= Keyboard warrior =

Internet term

Keyboard warrior is a term that refers to a person who makes abusive or aggressive posts on the internet, typically one who conceals their true identity.

==History==
The term was first used in the 1960s, with the earliest known evidence of it appearing in the Daily Gleaner in Fredericton, Canada in 1968.

This term used in the early to mid-2000s to refer to online gamers, often viewed through a particular stereotype: "The mythic keyboard warrior," the International Herald Tribune reported in 2006, "is usually portrayed as a gangly teenage boy hypnotized in the moonlight before a computer screen flickering with assorted night elves, dwarves and the forsaken undead." The term came to be associated with online activism, including by those using the internet as a tool of resistance in more repressive environments.

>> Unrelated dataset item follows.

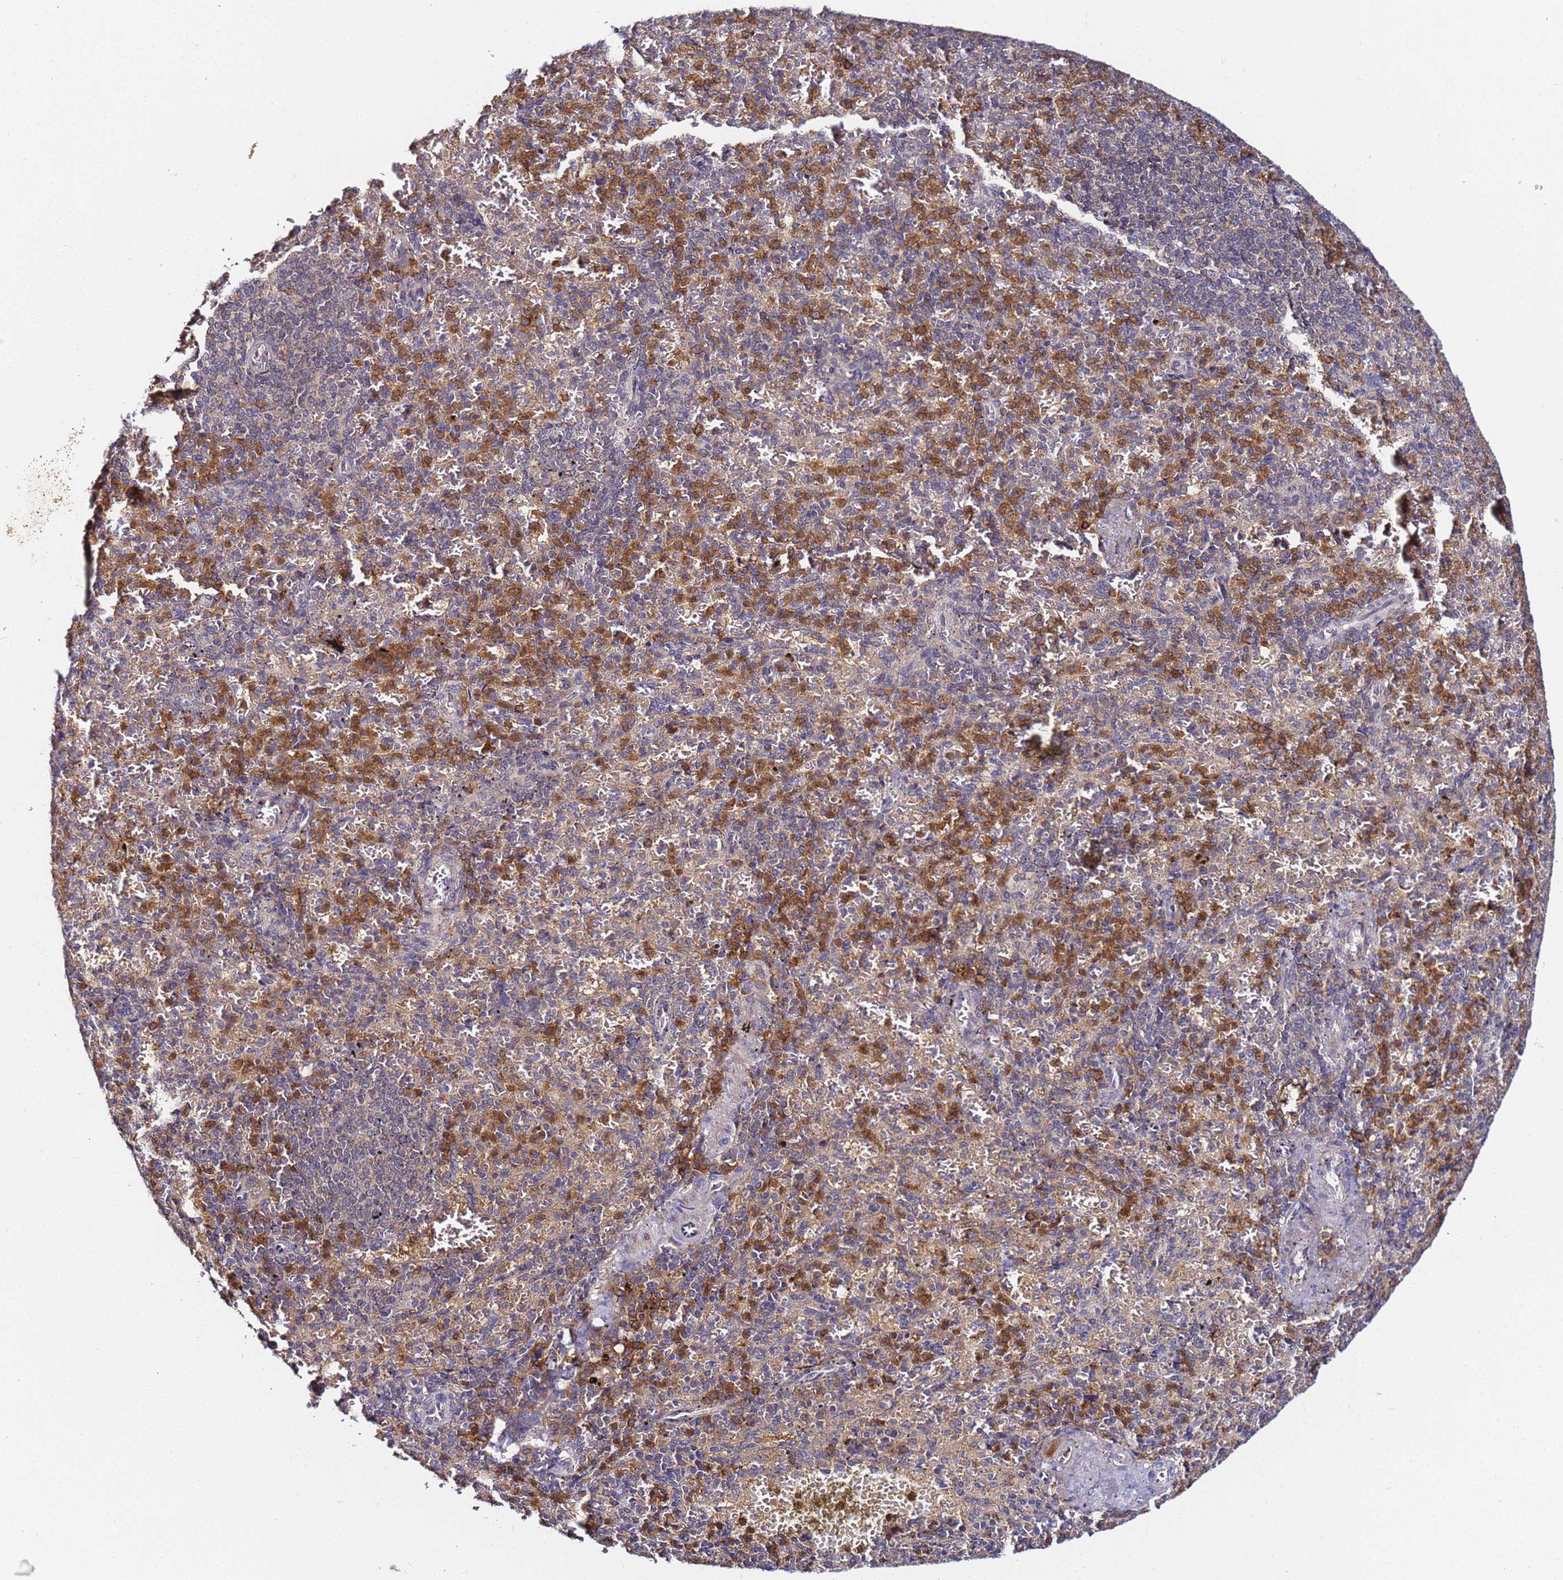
{"staining": {"intensity": "moderate", "quantity": "<25%", "location": "cytoplasmic/membranous"}, "tissue": "spleen", "cell_type": "Cells in red pulp", "image_type": "normal", "snomed": [{"axis": "morphology", "description": "Normal tissue, NOS"}, {"axis": "topography", "description": "Spleen"}], "caption": "A high-resolution photomicrograph shows immunohistochemistry staining of normal spleen, which displays moderate cytoplasmic/membranous staining in about <25% of cells in red pulp.", "gene": "LRRC69", "patient": {"sex": "female", "age": 74}}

In 2025, Filipino senator Francis Tolentino revealed that the Philippine-based public relations firm InfinitUs Marketing Solutions, Inc. had entered into a contract with the Chinese embassy in the Philippines in 2023 agreeing to hire "keyboard warriors" dedicated to spreading pro-China messaging on social media.

==In China==
In China, for nearly a decade, the term 键盘侠 (jiànpán-xiá, keyboard knight) refers to people who make abusive or aggressive posts without revealing their identities. The term has often been used by state media to criticize those who speak up online without acting with a sense of justice when facing real-life situations, as well as those who, even by voicing legitimate criticisms, are seen to unfairly criticize the Party-state.

==Other==
US president Donald Trump has praised his supporters as "great keyboard warriors", calling them, "far more brilliant" than anyone working in the advertising industry.